All data in the cache is actually image objects. When you request a volume, we pass the images necessary for the volume to the GPU on demand, and at no point do we store the voxel data of the volume in the cache. If you need to access the voxel data of a volume, you can do so by using the VoxelManager class.

If you ever actually need the full voxel data of a volume, you can use the VoxelManager class method .getCompleteScalarDataArray() to get the full voxel data.

This new change that was introduced in Cornerstone3D 2.x is part of the new image-based approach that aims to improve performance, reduce memory usage, and provide more efficient data access, especially for large datasets.

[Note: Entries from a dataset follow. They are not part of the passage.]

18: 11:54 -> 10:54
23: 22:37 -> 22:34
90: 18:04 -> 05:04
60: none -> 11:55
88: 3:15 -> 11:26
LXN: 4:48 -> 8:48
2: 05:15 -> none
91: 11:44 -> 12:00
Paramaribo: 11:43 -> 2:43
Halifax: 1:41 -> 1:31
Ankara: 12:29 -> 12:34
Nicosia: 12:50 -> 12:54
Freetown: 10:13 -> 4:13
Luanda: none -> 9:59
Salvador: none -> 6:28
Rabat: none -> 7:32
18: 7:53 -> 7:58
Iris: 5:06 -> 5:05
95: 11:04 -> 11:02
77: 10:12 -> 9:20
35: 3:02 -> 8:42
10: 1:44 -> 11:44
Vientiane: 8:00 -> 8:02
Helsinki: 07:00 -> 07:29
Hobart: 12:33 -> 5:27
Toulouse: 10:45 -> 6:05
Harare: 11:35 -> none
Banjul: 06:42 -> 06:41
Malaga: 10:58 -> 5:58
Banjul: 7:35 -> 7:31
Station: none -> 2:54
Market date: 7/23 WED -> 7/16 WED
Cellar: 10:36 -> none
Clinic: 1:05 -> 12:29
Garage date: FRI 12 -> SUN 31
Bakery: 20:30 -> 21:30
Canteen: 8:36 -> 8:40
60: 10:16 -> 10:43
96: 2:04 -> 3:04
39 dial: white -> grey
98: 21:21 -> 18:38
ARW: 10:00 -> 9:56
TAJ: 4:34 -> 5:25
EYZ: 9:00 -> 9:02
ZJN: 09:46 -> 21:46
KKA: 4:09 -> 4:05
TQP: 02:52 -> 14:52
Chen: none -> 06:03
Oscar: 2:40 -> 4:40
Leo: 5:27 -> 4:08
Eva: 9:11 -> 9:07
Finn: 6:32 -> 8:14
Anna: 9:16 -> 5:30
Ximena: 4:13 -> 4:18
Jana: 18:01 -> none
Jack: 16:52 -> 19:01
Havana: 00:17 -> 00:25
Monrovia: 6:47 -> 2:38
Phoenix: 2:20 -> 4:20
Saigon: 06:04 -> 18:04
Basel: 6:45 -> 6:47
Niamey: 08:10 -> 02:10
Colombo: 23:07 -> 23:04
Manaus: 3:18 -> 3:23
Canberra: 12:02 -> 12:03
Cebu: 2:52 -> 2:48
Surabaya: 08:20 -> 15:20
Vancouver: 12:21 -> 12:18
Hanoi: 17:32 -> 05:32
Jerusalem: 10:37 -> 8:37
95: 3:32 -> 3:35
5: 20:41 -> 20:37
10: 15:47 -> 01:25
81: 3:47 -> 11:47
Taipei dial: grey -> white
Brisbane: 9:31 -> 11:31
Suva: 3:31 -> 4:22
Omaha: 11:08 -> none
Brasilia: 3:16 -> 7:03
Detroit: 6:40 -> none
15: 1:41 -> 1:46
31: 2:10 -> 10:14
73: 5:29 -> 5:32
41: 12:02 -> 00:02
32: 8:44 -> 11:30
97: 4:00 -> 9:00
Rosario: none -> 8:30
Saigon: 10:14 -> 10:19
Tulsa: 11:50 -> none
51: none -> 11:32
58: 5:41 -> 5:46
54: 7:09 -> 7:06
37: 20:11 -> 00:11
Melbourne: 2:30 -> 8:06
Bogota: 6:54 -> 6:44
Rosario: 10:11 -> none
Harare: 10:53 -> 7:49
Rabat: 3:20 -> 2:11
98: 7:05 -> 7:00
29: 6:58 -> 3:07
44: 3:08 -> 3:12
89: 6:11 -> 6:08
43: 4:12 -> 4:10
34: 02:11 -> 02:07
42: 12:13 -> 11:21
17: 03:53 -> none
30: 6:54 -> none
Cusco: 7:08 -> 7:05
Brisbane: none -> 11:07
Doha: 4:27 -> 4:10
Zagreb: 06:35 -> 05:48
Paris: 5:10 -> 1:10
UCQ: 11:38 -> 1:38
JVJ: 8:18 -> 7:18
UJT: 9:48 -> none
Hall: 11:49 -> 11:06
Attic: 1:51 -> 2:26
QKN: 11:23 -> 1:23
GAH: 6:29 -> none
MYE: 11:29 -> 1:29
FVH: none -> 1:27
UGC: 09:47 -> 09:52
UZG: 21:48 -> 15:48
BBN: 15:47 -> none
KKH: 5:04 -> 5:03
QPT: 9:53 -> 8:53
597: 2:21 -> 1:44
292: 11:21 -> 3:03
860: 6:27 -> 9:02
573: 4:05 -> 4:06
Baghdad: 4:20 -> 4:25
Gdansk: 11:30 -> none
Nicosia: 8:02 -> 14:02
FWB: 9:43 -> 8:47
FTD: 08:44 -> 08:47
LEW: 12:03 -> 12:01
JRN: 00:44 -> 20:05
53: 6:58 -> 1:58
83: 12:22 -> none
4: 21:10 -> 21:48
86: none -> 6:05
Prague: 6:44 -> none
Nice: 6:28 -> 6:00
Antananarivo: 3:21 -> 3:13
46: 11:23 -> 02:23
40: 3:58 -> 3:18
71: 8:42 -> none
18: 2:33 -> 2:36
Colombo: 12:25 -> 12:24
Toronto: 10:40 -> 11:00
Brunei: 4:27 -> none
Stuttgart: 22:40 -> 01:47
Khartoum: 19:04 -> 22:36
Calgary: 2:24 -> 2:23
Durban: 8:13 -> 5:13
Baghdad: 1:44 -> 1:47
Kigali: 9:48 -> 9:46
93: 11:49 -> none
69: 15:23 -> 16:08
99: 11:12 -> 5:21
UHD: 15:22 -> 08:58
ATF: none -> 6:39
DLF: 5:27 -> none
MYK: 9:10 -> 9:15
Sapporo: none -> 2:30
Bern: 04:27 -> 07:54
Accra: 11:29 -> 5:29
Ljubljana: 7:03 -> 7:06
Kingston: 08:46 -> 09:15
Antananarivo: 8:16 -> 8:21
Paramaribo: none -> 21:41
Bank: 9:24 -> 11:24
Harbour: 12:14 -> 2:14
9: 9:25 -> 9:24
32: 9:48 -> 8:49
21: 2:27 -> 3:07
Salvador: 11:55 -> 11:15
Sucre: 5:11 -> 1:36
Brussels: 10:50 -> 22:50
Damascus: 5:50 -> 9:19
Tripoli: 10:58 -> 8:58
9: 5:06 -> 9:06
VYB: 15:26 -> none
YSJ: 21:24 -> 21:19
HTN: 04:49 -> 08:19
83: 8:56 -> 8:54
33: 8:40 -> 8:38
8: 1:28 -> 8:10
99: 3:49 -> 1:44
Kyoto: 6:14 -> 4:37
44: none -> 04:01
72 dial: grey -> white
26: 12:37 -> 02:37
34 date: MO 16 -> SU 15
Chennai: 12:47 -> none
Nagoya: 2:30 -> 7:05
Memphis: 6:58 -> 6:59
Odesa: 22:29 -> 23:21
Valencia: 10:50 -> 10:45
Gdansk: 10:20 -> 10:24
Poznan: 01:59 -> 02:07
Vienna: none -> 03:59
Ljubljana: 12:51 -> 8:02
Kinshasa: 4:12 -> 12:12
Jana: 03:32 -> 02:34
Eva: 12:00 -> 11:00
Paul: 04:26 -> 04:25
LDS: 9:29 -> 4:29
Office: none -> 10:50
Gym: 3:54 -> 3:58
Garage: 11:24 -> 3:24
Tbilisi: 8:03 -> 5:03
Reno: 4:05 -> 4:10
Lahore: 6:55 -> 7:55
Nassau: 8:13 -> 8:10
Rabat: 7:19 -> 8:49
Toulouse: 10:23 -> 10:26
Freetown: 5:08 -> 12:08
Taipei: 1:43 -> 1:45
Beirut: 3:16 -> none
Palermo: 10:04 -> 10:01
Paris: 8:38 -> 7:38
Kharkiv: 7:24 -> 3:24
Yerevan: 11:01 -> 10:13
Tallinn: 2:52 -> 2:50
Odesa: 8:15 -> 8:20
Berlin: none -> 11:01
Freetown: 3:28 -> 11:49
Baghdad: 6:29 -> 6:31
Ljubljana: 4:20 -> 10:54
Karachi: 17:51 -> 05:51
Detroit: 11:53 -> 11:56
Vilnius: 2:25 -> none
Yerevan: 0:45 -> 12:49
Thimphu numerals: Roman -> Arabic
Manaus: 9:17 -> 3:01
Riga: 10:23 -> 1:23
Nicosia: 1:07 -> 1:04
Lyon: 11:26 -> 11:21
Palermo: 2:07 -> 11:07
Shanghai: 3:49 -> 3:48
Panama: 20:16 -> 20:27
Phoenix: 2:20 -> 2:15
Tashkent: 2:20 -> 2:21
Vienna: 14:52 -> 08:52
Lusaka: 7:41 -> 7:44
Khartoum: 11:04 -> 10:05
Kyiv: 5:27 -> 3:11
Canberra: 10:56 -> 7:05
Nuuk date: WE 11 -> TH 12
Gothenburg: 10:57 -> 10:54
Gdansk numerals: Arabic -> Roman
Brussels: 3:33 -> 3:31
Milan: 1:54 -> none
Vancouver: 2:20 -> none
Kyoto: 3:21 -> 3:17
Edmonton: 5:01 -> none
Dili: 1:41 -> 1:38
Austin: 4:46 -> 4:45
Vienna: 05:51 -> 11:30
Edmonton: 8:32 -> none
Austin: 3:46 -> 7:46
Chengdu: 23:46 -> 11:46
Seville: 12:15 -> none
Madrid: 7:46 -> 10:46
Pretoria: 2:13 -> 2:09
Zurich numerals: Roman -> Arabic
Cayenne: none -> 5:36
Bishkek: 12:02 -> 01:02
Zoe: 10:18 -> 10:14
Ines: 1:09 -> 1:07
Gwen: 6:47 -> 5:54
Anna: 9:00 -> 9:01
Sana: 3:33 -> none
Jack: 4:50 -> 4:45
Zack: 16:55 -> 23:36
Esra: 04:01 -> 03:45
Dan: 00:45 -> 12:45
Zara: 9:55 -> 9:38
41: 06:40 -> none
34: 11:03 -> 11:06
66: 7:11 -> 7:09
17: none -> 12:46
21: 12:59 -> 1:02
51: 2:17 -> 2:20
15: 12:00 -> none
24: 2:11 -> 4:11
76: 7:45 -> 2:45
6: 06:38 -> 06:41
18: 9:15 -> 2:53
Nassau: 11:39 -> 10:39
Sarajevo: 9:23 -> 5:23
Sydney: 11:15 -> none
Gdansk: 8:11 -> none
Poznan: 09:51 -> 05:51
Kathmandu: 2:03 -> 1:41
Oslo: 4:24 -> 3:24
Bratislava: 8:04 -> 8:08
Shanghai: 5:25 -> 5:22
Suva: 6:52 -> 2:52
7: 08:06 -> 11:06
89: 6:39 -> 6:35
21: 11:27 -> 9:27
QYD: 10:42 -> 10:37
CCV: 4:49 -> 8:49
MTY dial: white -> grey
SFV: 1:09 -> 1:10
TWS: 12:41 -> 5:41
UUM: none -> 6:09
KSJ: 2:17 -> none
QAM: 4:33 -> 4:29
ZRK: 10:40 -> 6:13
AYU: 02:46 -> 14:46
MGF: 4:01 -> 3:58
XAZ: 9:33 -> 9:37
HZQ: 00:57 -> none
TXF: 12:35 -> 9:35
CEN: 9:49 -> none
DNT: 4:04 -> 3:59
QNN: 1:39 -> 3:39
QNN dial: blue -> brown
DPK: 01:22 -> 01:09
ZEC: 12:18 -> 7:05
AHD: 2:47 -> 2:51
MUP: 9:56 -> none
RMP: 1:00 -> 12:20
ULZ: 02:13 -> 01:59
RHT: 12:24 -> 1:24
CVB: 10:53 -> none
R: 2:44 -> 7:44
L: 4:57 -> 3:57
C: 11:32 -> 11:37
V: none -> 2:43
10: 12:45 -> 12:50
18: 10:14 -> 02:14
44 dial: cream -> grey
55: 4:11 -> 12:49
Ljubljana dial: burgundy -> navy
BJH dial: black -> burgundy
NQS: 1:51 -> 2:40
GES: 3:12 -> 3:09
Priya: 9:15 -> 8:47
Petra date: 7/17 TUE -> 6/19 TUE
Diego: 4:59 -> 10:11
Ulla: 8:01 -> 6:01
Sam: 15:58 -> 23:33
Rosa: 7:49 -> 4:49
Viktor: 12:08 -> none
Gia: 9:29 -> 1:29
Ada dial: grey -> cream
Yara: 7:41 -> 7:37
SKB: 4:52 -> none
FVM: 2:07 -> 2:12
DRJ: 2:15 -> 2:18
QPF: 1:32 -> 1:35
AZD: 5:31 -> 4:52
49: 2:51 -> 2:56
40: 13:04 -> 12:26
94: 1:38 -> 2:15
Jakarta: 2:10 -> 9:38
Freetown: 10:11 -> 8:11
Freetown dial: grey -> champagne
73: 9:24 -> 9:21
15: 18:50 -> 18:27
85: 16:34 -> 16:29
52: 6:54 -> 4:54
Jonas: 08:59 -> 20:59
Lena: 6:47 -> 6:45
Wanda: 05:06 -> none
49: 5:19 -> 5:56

Here are other benefits of the new approach:

  1. Single Source of Truth

    • Previously: Data existed in both image cache and volume cache, leading to synchronization issues.
    • Now: Only one source of truth - the image cache.
    • Benefits: Improved syncing between stack and volume segmentations.
  2. New Volume Creation Approach

    • Everything now loads as images.
    • Volume streaming is performed image by image.
    • Only images are cached in the image cache.
    • For volume rendering, data goes directly from image cache to GPU, bypassing CPU scalar data.
    • Benefits: Eliminated need for scalar data in CPU, reduced memory usage, improved performance.
  3. VoxelManager for Tools

    • Acts as an intermediary between indexes and scalar data.
    • Provides mappers from IJK to indexes.
    • Retrieves information without creating scalar data.
    • Processes each image individually.
    • Benefits: Efficient handling of tools requiring pixel data in CPU.
  4. Handling Non-Image Volumes

    • Volumes without images (e.g., NIFTI) are chopped and converted to stack format.
    • Makes non-image volumes compatible with the new image-based approach.
  5. Optimized Caching Mechanism

    • Data stored in native format instead of always caching as float32.
    • On-the-fly conversion to required format when updating GPU textures.
    • Benefits: Reduced memory usage, eliminated unnecessary data type conversions.
  6. Elimination of SharedArrayBuffer

    • Removed dependency on SharedArrayBuffer.
    • Each decoded image goes directly to the GPU 3D texture at the correct size and position.
    • Benefits: Reduced security constraints, simplified web worker implementation.